Kapal-kapal besar belayar di samudera lautan adalah biasa saja melewati gelombang-gelombang besar di samping taufan dan badai. Tetapi bagi kapal-kapal kecil, jangan cuba-cuba menghadapi gelombang-gelombang besar, di samping badai dan taufan. Hendaklah difikirkan sebelumnya, apakah mungkin selamat atau tidak. Kita katakan selamat, tetapi ketahuilah, bahwa seluruh penumpang di atas kapal kecil itu tidak sunyi dari ketakutan, mabuk, bahkan pusing yang menyebabkan boleh tak sadarkan diri.

Maka demikian pulalah keimanan ummat Islam yang bukan Nabi dan sahabatnya, tidak mustahil akan terjadi hal-hal yang demikian, sehingga menimbulkan tidak sadarkan diri pada semua yang ada, karena beratnya nilai tauhid yang demikian mendalam dan tinggi pada Allah s.w.t. Janganlah makanan burung dang dimakan oleh burung pipit. Karena, makanan burung dang tidak akan dapat ditelan oleh burung pipit yang kecil-kecil itu.

Kesimpulan:

Tingkatan-tingkatan di atas merupakan derajat-derajat keyakinan pada Allah s.w.t. yang membawa cabang-cabang kebaikan yang banyak sekali, baik secara duniawi, atau secara agamawi. Itulah sebabnya maka Luqman Al‑Hakim berwasiat kepada puteranya sebagai berikut: 

"Wahai anakku! Tidak ada kesanggupan mengerjakan amal apa saja jika tidak disertai dengan yakin. Seseorang tidak beramal terkecuali menurut ukuran keyakinannya. Amal seseorang dapat dikatakan tidak bernilai, karena tidak bernilai keyakinannya."

Demikianlah wasiat Luqman Al-Hakim pada puteranya itu.Kadang-kadang seseorang mengerjakan amal yang sedikit dan tidak banyak, tetapi apabila ia mempunyai keyakinan yang baik, maka amalnya tadi lebih mulia daripada yang amalnya kuat, banyak, tetapi lemah dalam keyakinan.

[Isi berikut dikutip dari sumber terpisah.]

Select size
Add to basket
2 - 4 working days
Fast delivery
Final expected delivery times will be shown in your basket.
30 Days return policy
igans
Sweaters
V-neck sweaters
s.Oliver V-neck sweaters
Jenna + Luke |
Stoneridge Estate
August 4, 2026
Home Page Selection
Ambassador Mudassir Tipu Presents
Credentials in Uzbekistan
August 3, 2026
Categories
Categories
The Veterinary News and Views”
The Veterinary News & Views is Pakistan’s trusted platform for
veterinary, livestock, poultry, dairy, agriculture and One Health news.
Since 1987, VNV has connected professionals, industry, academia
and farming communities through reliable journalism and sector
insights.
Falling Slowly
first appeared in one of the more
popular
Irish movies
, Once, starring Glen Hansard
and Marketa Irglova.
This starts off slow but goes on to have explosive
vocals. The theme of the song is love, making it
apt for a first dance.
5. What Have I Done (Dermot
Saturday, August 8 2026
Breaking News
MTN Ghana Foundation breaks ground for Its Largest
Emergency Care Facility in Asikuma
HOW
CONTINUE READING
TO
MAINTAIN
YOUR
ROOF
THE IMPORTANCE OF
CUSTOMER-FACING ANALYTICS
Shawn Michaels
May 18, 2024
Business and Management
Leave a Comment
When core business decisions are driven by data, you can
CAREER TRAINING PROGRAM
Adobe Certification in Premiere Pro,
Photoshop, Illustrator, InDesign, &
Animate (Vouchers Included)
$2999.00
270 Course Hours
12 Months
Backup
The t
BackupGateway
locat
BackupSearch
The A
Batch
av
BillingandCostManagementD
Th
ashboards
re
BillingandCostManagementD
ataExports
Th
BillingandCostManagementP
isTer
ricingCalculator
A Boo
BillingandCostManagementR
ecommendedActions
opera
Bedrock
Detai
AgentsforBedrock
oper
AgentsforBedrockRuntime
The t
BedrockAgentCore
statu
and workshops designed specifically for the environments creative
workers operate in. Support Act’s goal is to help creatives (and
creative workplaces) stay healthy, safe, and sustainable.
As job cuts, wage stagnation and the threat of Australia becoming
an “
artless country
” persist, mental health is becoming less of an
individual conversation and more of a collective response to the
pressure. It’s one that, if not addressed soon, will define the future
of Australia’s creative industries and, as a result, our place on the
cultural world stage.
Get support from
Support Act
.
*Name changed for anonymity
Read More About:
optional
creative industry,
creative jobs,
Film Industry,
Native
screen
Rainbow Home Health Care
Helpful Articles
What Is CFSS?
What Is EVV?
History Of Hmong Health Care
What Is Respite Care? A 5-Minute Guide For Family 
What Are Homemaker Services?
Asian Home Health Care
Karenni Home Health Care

Dan orang yang lemah keyakinannya akan dapat dikuasai oleh kehinaan dosa-dosa.

Untuk menebalkan keyakinan kita dalam ilmu makrifat kepada Allah s.w.t. ialah dengan selalu belajar Ilmu Tauhid dan Tasawuf kepada guru-guru yang dapat meningkatkan ilmu pengetahuan kita dalam merasakan nilai-nilai tinggi dari Tauhid dan Tasawuf itu buat diri kita. Dengan demikian maka kita akan jauh dari ilmu-ilmu yang sesat dan menyesatkan, atau ilmu agama yang hanya sekedar kulit belaka, tetapi kita tidak dapat menjangkau isinya dan saripatinya. Amalkanlah ilmu-ilmu agama yang sudah dipdajari demi untuk memberikan kesuburan kepada aqidah iman menurut hakikat tauhid dan tasawuf. lnsya Allah Dia akan mengokohkan iman dan keyakinan kita terhadapNya, Amin, ya Rabbal-'alamin!